The fact newcomer Jose Valverde looked great picking up four outs in four batters, three of them strikeouts, and the reality that losing pitcher Jeurys Familia deserved a far better fate — he gave up only one well-struck ball, Ian Desmond’s sacrifice fly in the 10th — will have to wait for another time, if ever, to rise to the top of the conversation.

“We gave this one away today. We flat-out gave it away,” said Wright, as critical as he’ll be. “ … For us to accomplish what we want to accomplish, we’re not good enough to be giving games away today. We can’t give extra outs. We can’t make not so much of the physical mistakes, but mental mistakes today and expect to win. We need to play a lot more crisp, a lot more clean, than we did today.”

They need, very much, to avoid an April like last year’s (10-15) or 2011’s (11-16). They need to win more games, draw more fans, quiet the understandable anger that surges among the people who support them the most.

They sure could have used this Opening Day victory, especially with Tuesday’s scheduled off day giving folks another 24 hours to boil.

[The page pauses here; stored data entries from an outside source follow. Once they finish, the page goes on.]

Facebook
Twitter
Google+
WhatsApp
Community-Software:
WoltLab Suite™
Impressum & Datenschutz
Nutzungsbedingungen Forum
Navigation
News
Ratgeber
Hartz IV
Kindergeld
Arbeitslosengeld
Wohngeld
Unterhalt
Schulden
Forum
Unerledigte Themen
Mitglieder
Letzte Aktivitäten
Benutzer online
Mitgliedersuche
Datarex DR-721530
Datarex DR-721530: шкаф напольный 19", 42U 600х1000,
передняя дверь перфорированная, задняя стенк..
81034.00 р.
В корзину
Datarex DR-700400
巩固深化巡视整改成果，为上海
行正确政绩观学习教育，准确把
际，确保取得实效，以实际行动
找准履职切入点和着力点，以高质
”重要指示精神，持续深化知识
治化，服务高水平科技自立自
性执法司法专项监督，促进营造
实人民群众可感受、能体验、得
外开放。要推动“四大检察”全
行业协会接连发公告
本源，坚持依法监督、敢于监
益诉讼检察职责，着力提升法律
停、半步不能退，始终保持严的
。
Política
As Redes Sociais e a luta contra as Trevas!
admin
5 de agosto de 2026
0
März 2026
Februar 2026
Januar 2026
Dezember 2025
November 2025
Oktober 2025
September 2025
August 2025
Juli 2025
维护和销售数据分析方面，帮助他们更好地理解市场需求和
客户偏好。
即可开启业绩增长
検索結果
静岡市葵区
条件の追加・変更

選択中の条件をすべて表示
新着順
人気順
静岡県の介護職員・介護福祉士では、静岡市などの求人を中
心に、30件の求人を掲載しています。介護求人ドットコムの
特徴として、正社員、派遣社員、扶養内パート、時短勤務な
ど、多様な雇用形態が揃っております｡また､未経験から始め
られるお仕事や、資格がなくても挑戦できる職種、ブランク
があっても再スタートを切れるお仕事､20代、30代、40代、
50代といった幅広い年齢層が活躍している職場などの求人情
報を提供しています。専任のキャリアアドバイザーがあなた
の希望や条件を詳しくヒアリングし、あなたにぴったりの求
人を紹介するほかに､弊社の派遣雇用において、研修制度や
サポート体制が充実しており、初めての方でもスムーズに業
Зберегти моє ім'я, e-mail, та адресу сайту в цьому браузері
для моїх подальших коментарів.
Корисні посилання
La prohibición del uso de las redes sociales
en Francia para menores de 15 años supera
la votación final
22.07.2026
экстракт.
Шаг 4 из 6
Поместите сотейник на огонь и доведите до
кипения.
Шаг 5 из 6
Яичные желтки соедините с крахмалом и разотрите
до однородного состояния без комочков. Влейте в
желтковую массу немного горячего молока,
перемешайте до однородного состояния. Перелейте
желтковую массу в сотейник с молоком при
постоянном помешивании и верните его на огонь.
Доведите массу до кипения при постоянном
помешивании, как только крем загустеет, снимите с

“You never like to lose Opening Day,” Terry Collins said, “but the last couple of years, we won Opening Day. This is one game of 162. We’ve got to remember that.”

It’s a charmingly freakish characteristic of the Mets’ existence that their Opening Day record dropped to 34-19 (.642), still the best in all of baseball. Yet they’ve exhausted their charm, their roller-coaster history, with their five-year run of ineptitude.

Their next chance to change the conversation comes Wednesday night at Citi against these Nationals. The longer it takes, the fewer who will even bother to listen.